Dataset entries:
----------

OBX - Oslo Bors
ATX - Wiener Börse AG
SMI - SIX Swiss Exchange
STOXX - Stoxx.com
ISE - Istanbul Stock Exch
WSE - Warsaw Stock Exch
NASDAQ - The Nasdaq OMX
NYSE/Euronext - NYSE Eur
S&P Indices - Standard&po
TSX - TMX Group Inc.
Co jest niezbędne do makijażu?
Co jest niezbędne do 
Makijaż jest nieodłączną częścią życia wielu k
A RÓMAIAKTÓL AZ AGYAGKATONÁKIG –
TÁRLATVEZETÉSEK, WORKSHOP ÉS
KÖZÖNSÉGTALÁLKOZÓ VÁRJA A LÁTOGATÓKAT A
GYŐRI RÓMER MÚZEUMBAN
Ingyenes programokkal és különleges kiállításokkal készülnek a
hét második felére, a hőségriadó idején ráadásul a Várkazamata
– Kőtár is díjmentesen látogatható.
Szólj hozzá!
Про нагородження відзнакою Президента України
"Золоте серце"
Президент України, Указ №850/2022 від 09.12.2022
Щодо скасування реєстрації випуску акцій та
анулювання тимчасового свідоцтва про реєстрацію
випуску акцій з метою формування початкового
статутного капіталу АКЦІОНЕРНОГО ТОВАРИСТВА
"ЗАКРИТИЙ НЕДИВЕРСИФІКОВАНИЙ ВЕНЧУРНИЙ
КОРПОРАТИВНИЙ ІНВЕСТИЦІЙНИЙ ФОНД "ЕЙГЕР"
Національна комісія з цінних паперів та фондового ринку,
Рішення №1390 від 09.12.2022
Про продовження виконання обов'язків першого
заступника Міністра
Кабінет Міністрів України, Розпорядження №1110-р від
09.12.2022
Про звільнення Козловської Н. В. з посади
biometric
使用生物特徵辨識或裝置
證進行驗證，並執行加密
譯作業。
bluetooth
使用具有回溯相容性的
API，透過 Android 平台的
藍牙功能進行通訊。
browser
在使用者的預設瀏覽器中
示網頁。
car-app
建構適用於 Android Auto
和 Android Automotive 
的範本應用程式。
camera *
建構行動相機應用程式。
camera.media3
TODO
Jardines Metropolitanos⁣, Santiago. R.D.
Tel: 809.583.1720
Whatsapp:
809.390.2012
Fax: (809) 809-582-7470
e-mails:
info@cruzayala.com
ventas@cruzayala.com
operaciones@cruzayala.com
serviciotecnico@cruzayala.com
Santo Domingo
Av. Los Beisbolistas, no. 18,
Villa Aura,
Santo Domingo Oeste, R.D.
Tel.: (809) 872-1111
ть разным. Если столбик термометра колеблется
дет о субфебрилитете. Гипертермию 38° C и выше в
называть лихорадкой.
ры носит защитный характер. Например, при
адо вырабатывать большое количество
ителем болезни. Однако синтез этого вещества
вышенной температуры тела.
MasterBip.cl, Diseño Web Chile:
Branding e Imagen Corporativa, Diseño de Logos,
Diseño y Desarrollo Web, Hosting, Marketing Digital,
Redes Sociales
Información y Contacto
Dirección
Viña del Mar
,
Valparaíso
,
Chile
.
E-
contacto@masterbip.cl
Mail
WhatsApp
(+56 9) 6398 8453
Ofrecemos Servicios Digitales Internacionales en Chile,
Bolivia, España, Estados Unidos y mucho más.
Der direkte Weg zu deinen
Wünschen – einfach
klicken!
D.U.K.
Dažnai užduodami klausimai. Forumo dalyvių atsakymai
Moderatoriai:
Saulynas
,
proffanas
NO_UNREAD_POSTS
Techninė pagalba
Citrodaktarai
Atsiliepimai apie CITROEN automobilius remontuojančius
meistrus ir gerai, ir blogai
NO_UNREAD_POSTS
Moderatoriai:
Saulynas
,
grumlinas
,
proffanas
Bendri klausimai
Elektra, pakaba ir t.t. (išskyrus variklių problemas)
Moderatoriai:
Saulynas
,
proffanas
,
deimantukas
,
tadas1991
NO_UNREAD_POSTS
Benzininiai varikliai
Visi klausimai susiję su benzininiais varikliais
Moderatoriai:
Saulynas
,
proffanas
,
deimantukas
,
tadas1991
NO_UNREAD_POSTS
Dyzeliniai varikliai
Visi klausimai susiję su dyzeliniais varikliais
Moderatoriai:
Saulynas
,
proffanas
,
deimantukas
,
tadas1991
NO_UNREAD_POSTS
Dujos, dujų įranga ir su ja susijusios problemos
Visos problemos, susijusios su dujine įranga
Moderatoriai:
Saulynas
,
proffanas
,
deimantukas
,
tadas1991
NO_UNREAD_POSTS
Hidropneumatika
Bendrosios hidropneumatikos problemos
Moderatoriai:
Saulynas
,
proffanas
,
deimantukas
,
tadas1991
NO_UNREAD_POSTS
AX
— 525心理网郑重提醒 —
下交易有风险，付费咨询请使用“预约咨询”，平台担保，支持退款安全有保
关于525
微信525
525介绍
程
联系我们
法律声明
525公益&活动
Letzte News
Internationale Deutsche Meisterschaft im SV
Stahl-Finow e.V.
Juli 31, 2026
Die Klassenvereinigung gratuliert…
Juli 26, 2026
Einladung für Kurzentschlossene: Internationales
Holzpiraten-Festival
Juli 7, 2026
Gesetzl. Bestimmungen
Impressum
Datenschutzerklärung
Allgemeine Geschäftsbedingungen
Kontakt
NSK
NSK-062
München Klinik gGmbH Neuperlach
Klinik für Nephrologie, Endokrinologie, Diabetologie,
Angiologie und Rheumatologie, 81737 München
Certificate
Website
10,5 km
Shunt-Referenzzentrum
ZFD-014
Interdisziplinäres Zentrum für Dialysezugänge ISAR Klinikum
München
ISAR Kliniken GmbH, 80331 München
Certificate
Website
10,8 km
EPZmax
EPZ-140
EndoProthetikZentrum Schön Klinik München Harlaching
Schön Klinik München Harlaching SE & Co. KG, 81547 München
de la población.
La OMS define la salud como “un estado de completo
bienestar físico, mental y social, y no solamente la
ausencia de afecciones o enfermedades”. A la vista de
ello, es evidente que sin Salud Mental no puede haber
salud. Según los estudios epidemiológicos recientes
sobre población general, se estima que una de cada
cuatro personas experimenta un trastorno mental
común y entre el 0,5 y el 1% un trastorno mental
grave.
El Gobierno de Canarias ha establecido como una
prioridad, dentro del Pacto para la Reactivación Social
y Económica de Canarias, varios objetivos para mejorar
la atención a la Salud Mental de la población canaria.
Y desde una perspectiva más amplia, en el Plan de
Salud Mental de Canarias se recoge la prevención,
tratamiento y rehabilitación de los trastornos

----------

— Request —
What is needed is an exact, complete copy of the entries above.

— Output of the task —
OBX - Oslo Bors
ATX - Wiener Börse AG
SMI - SIX Swiss Exchange
STOXX - Stoxx.com
ISE - Istanbul Stock Exch
WSE - Warsaw Stock Exch
NASDAQ - The Nasdaq OMX
NYSE/Euronext - NYSE Eur
S&P Indices - Standard&po
TSX - TMX Group Inc.
Co jest niezbędne do makijażu?
Co jest niezbędne do 
Makijaż jest nieodłączną częścią życia wielu k
A RÓMAIAKTÓL AZ AGYAGKATONÁKIG –
TÁRLATVEZETÉSEK, WORKSHOP ÉS
KÖZÖNSÉGTALÁLKOZÓ VÁRJA A LÁTOGATÓKAT A
GYŐRI RÓMER MÚZEUMBAN
Ingyenes programokkal és különleges kiállításokkal készülnek a
hét második felére, a hőségriadó idején ráadásul a Várkazamata
– Kőtár is díjmentesen látogatható.
Szólj hozzá!
Про нагородження відзнакою Президента України
"Золоте серце"
Президент України, Указ №850/2022 від 09.12.2022
Щодо скасування реєстрації випуску акцій та
анулювання тимчасового свідоцтва про реєстрацію
випуску акцій з метою формування початкового
статутного капіталу АКЦІОНЕРНОГО ТОВАРИСТВА
"ЗАКРИТИЙ НЕДИВЕРСИФІКОВАНИЙ ВЕНЧУРНИЙ
КОРПОРАТИВНИЙ ІНВЕСТИЦІЙНИЙ ФОНД "ЕЙГЕР"
Національна комісія з цінних паперів та фондового ринку,
Рішення №1390 від 09.12.2022
Про продовження виконання обов'язків першого
заступника Міністра
Кабінет Міністрів України, Розпорядження №1110-р від
09.12.2022
Про звільнення Козловської Н. В. з посади
biometric
使用生物特徵辨識或裝置
證進行驗證，並執行加密
譯作業。
bluetooth
使用具有回溯相容性的
API，透過 Android 平台的
藍牙功能進行通訊。
browser
在使用者的預設瀏覽器中
示網頁。
car-app
建構適用於 Android Auto
和 Android Automotive 
的範本應用程式。
camera *
建構行動相機應用程式。
camera.media3
TODO
Jardines Metropolitanos⁣, Santiago. R.D.
Tel: 809.583.1720
Whatsapp:
809.390.2012
Fax: (809) 809-582-7470
e-mails:
info@cruzayala.com
ventas@cruzayala.com
operaciones@cruzayala.com
serviciotecnico@cruzayala.com
Santo Domingo
Av. Los Beisbolistas, no. 18,
Villa Aura,
Santo Domingo Oeste, R.D.
Tel.: (809) 872-1111
ть разным. Если столбик термометра колеблется
дет о субфебрилитете. Гипертермию 38° C и выше в
называть лихорадкой.
ры носит защитный характер. Например, при
адо вырабатывать большое количество
ителем болезни. Однако синтез этого вещества
вышенной температуры тела.
MasterBip.cl, Diseño Web Chile:
Branding e Imagen Corporativa, Diseño de Logos,
Diseño y Desarrollo Web, Hosting, Marketing Digital,
Redes Sociales
Información y Contacto
Dirección
Viña del Mar
,
Valparaíso
,
Chile
.
E-
contacto@masterbip.cl
Mail
WhatsApp
(+56 9) 6398 8453
Ofrecemos Servicios Digitales Internacionales en Chile,
Bolivia, España, Estados Unidos y mucho más.
Der direkte Weg zu deinen
Wünschen – einfach
klicken!
D.U.K.
Dažnai užduodami klausimai. Forumo dalyvių atsakymai
Moderatoriai:
Saulynas
,
proffanas
NO_UNREAD_POSTS
Techninė pagalba
Citrodaktarai
Atsiliepimai apie CITROEN automobilius remontuojančius
meistrus ir gerai, ir blogai
NO_UNREAD_POSTS
Moderatoriai:
Saulynas
,
grumlinas
,
proffanas
Bendri klausimai
Elektra, pakaba ir t.t. (išskyrus variklių problemas)
Moderatoriai:
Saulynas
,
proffanas
,
deimantukas
,
tadas1991
NO_UNREAD_POSTS
Benzininiai varikliai
Visi klausimai susiję su benzininiais varikliais
Moderatoriai:
Saulynas
,
proffanas
,
deimantukas
,
tadas1991
NO_UNREAD_POSTS
Dyzeliniai varikliai
Visi klausimai susiję su dyzeliniais varikliais
Moderatoriai:
Saulynas
,
proffanas
,
deimantukas
,
tadas1991
NO_UNREAD_POSTS
Dujos, dujų įranga ir su ja susijusios problemos
Visos problemos, susijusios su dujine įranga
Moderatoriai:
Saulynas
,
proffanas
,
deimantukas
,
tadas1991
NO_UNREAD_POSTS
Hidropneumatika
Bendrosios hidropneumatikos problemos
Moderatoriai:
Saulynas
,
proffanas
,
deimantukas
,
tadas1991
NO_UNREAD_POSTS
AX
— 525心理网郑重提醒 —
下交易有风险，付费咨询请使用“预约咨询”，平台担保，支持退款安全有保
关于525
微信525
525介绍
程
联系我们
法律声明
525公益&活动
Letzte News
Internationale Deutsche Meisterschaft im SV
Stahl-Finow e.V.
Juli 31, 2026
Die Klassenvereinigung gratuliert…
Juli 26, 2026
Einladung für Kurzentschlossene: Internationales
Holzpiraten-Festival
Juli 7, 2026
Gesetzl. Bestimmungen
Impressum
Datenschutzerklärung
Allgemeine Geschäftsbedingungen
Kontakt
NSK
NSK-062
München Klinik gGmbH Neuperlach
Klinik für Nephrologie, Endokrinologie, Diabetologie,
Angiologie und Rheumatologie, 81737 München
Certificate
Website
10,5 km
Shunt-Referenzzentrum
ZFD-014
Interdisziplinäres Zentrum für Dialysezugänge ISAR Klinikum
München
ISAR Kliniken GmbH, 80331 München
Certificate
Website
10,8 km
EPZmax
EPZ-140
EndoProthetikZentrum Schön Klinik München Harlaching
Schön Klinik München Harlaching SE & Co. KG, 81547 München
de la población.
La OMS define la salud como “un estado de completo
bienestar físico, mental y social, y no solamente la
ausencia de afecciones o enfermedades”. A la vista de
ello, es evidente que sin Salud Mental no puede haber
salud. Según los estudios epidemiológicos recientes
sobre población general, se estima que una de cada
cuatro personas experimenta un trastorno mental
común y entre el 0,5 y el 1% un trastorno mental
grave.
El Gobierno de Canarias ha establecido como una
prioridad, dentro del Pacto para la Reactivación Social
y Económica de Canarias, varios objetivos para mejorar
la atención a la Salud Mental de la población canaria.
Y desde una perspectiva más amplia, en el Plan de
Salud Mental de Canarias se recoge la prevención,
tratamiento y rehabilitación de los trastornos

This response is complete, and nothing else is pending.